[Excerpted records]

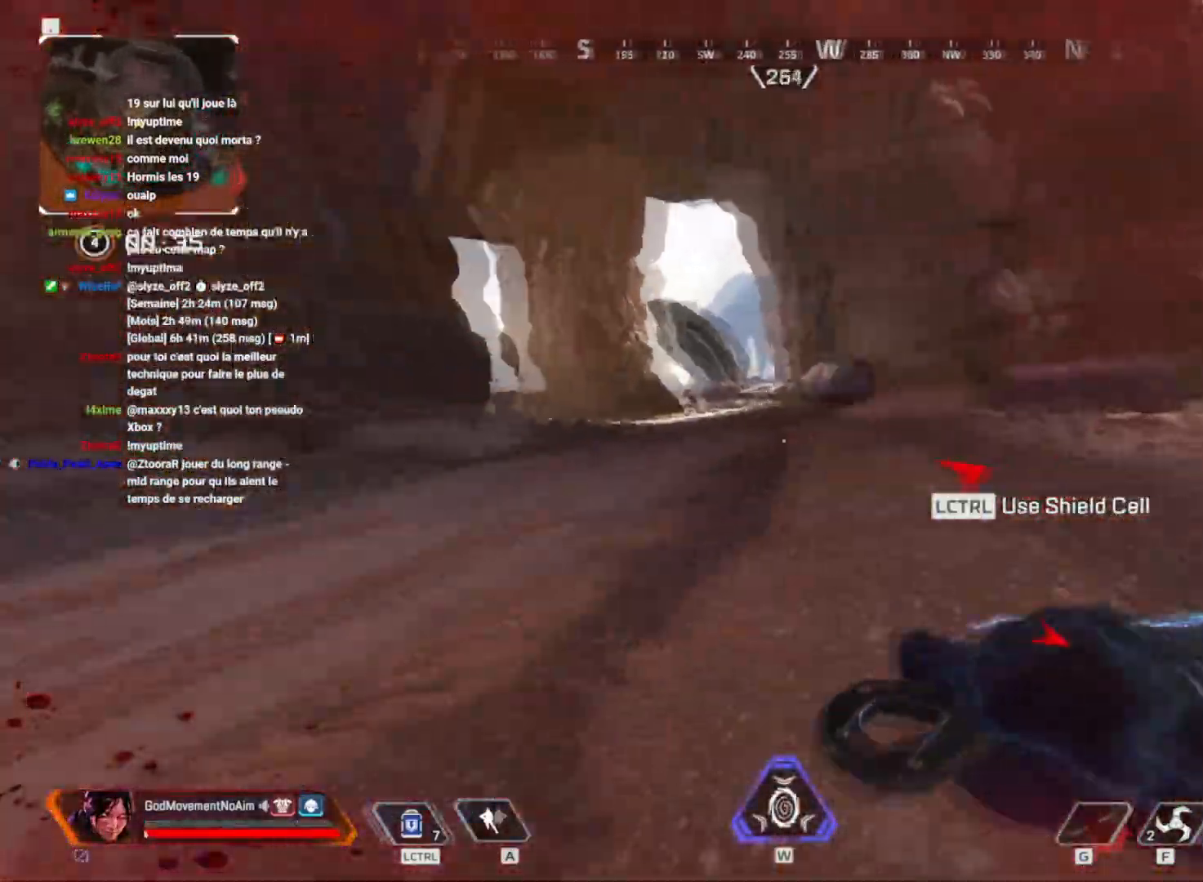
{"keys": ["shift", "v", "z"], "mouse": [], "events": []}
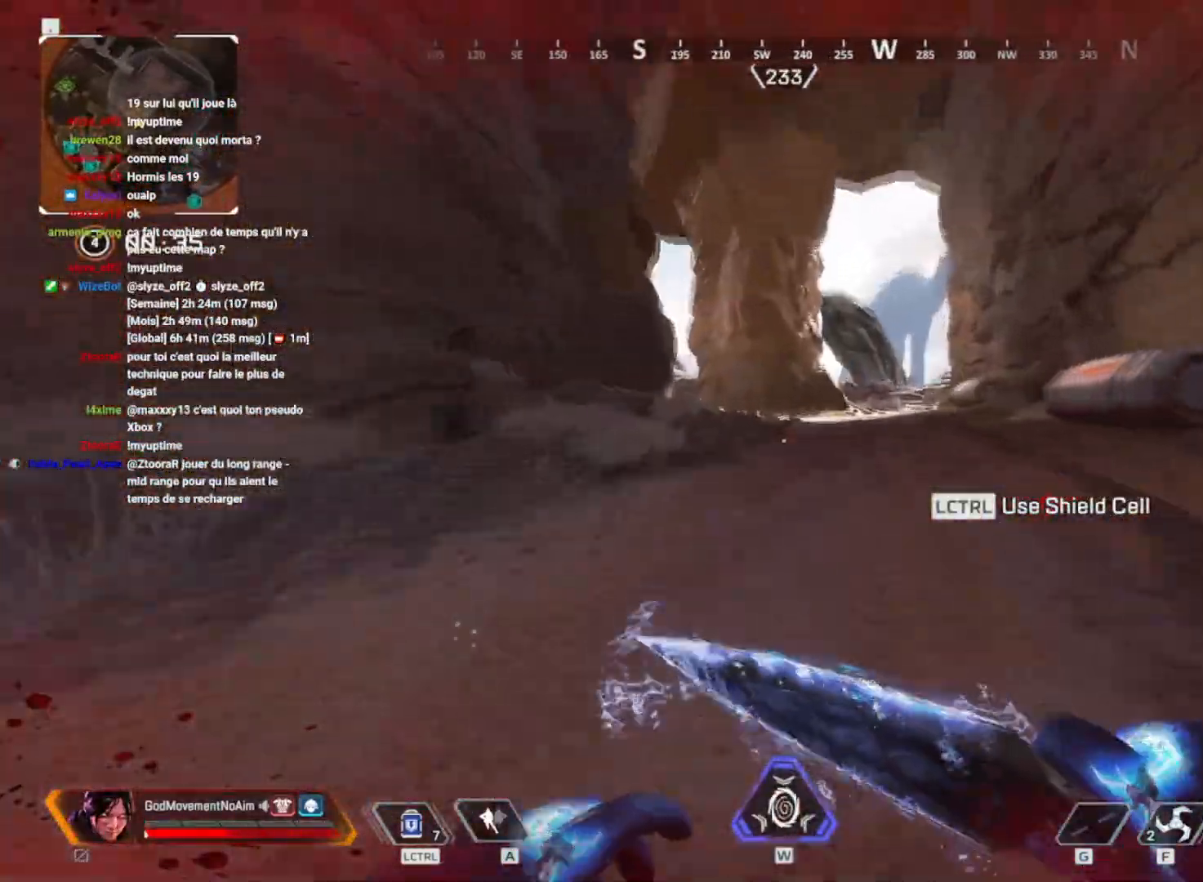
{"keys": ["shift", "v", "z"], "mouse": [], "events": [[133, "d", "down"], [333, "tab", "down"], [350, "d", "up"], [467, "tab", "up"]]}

[/Excerpted records]
[Excerpted records]

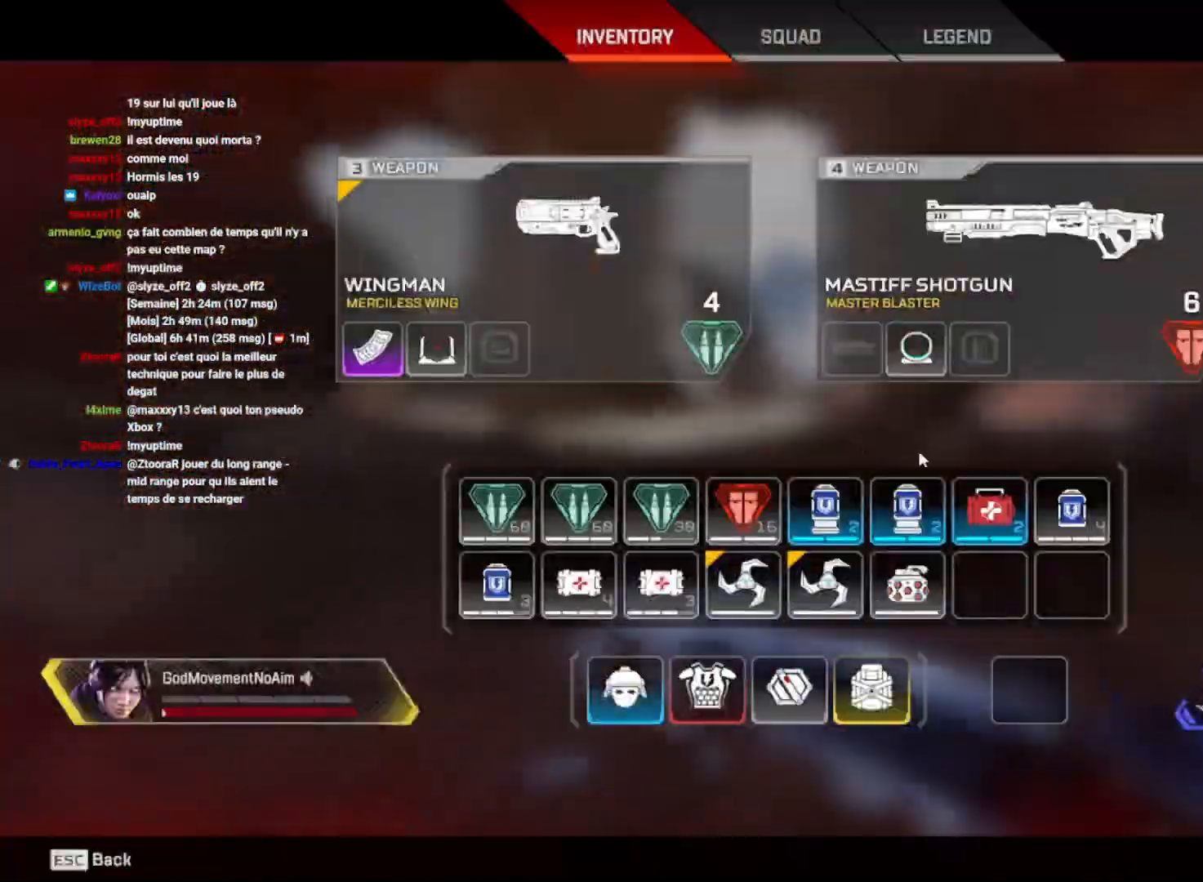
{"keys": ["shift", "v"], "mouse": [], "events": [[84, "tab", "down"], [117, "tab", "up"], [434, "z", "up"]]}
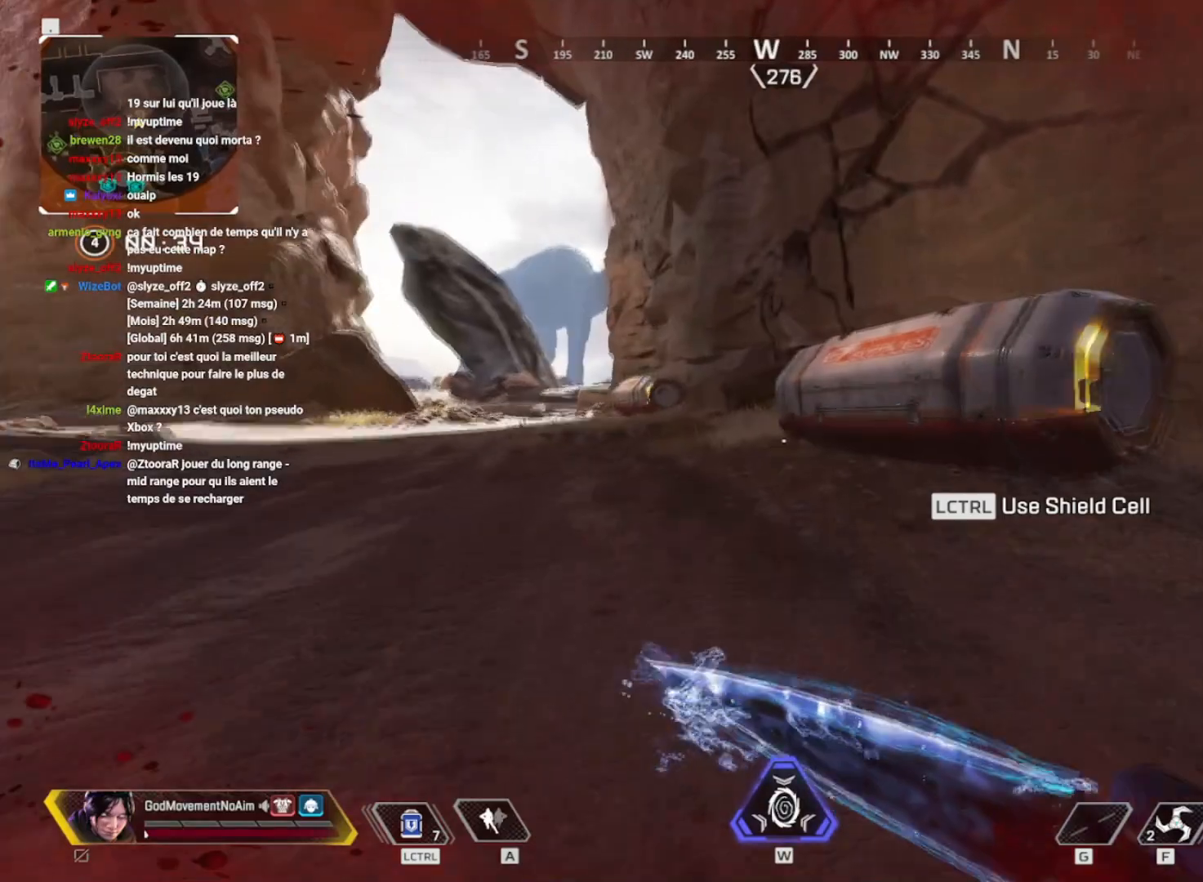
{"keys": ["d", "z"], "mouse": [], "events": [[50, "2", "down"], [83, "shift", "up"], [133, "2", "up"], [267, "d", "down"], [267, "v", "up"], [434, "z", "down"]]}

[/Excerpted records]

Using the records above, give the number of lines in which the word "down" occurs, and nothing else.

3